Machine learning-based identification of wastewater treatment plant-specific microbial indicators using 16S rRNA gene sequencing.
Journal:
Scientific reports
Published Date:
Jul 3, 2025
Abstract
Effluent released from municipal wastewater treatment plants reflects the microbial communities responsible for degrading and removing contaminants within the plants. Monitoring this effluent offers essential insights into its environmental impacts, the efficiency of treatment processes, and the presence of emerging contaminants. To support improved monitoring and source attribution, our study employed a machine-learning framework to identify microbial indicators capable of distinguishing between municipal treatment plants based on effluent microbiota.
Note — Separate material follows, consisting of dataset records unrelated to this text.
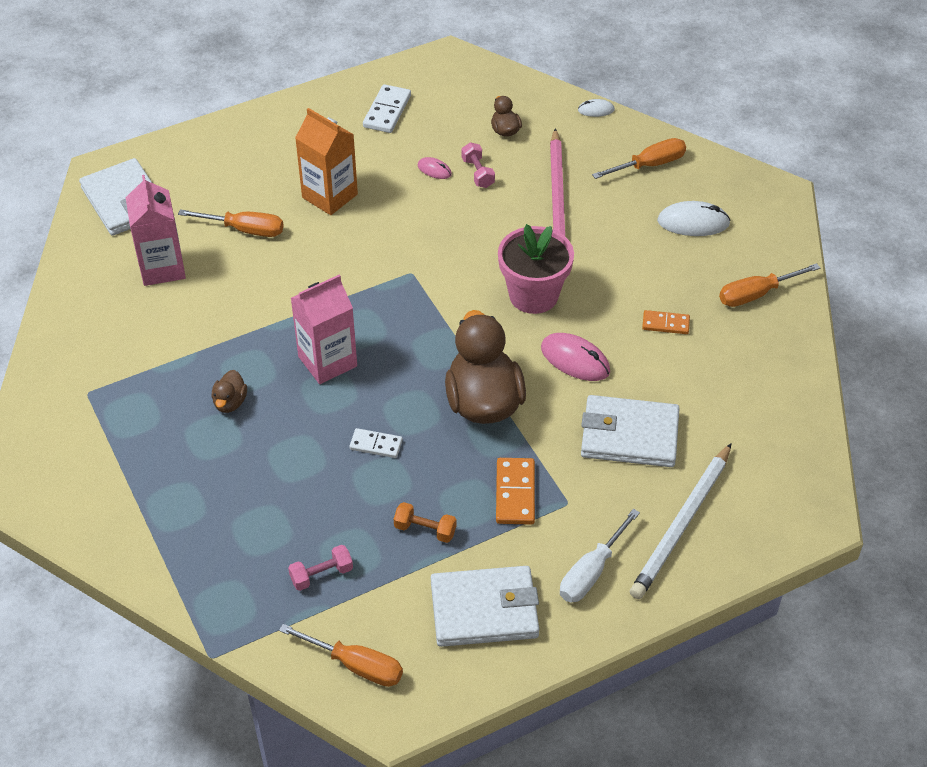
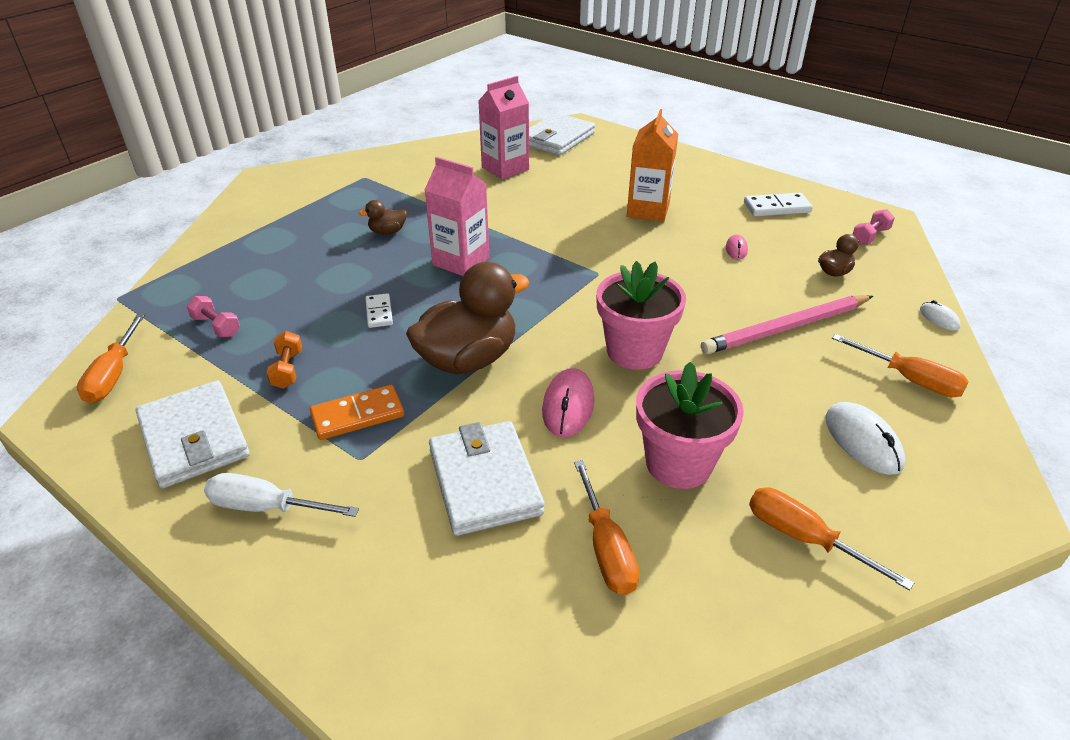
camera: 65 degrees right, 10 degrees down
orange screwdriver [178,209,284,237] -> orange screwdriver moved to [574,460,639,595]
pink dumbbell [462,142,495,188] -> pink dumbbell moved to [852,209,895,245]
white pencil [630,443,732,599] -> none
orange domino [642,310,690,334] -> pink flower pot [636,362,744,489]

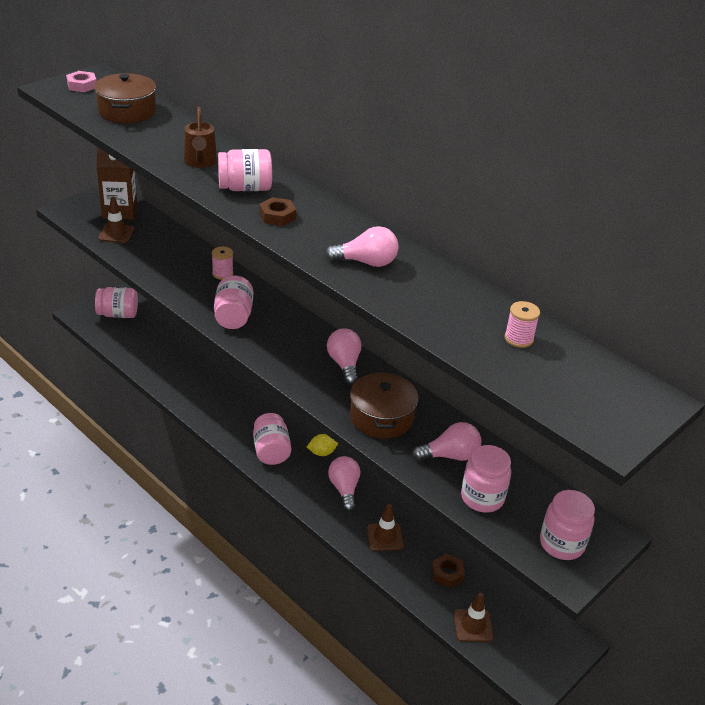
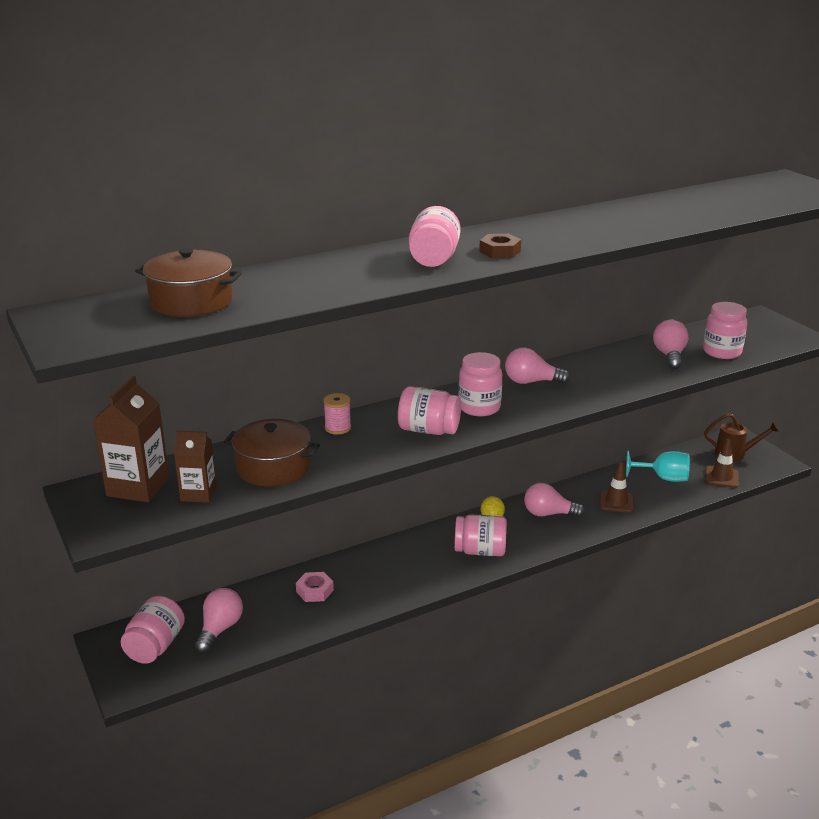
camera: 70 degrees left, 10 degrees down
pink nut [66,71,97,92] -> pink nut moved to [296,572,334,602]
brown traffic cone [98,197,134,243] -> brown carton [174,431,217,503]
brown watering can [184,107,217,168] -> brown watering can moved to [704,413,780,462]
pink light bulb [325,226,398,267] -> pink light bulb moved to [195,588,243,653]
brown pot [350,371,418,439] -> brown pot moved to [224,419,320,487]
brown nut [432,554,465,588] -> turquoise goblet [626,451,690,482]
pink spool [505,301,540,348] -> none
pink jar [540,490,595,560] -> pink jar moved to [459,352,502,417]

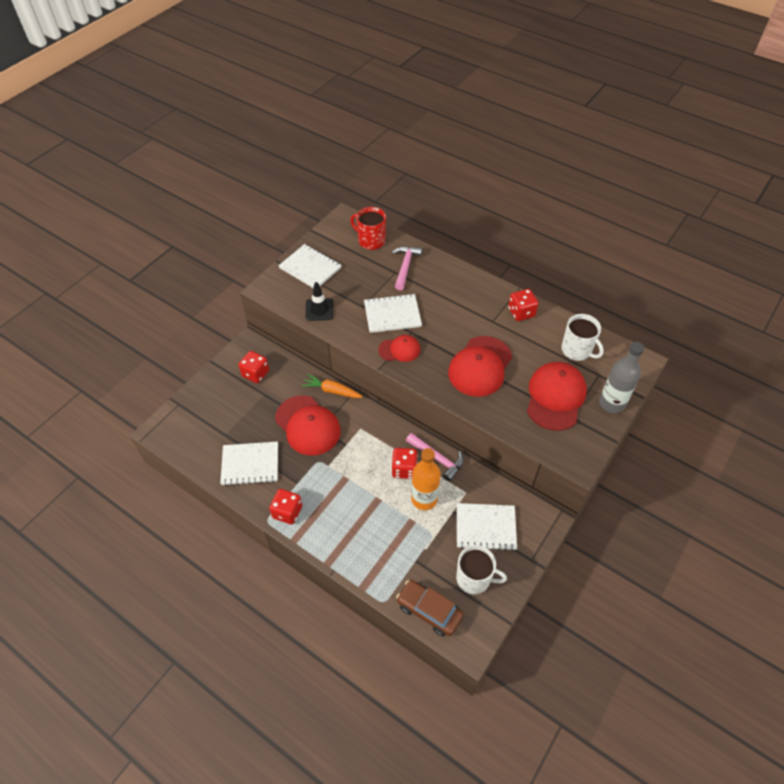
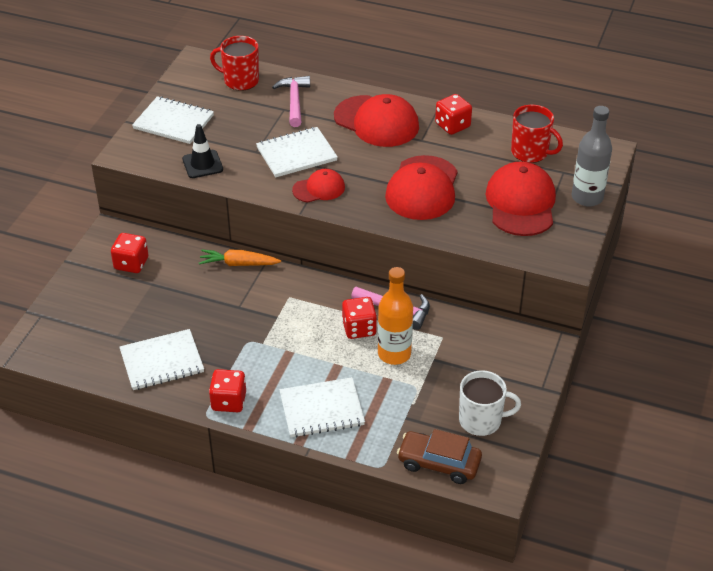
camera: 15 degrees left, 10 degrees down
red cap [275,395,341,456] -> red cap moved to [334,94,419,147]
white notebook [457,503,517,551] -> white notebook moved to [279,377,365,438]
white mug [561,314,604,361] -> red mug [511,105,563,163]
We collected 57 effluent samples for sequencing of the V4 region of the 16S rRNA gene from six treatment plants in the Pirkanmaa region in Finland between 2016 and 2018. Characterising the microbiome revealed that although each plant had unique microbial profiles, their overall diversity and richness were similar. This provided a robust foundation for identifying plant-specific microbes. Using ANOVA-F for feature selection, we focused on the genus level due to its informative prevalence. Among various models tested, the Gaussian Naive Bayes model yielded the highest accuracy with the fewest relevant microbes. We identified nine bacterial genera and one archaeon, whose relative abundances predicted the origin of the effluent with 92% accuracy. Our study outlines a framework for the cost-effective and rapid identification of the origin of effluent or changes in the treatment process, demonstrating the power of machine learning in environmental monitoring and management.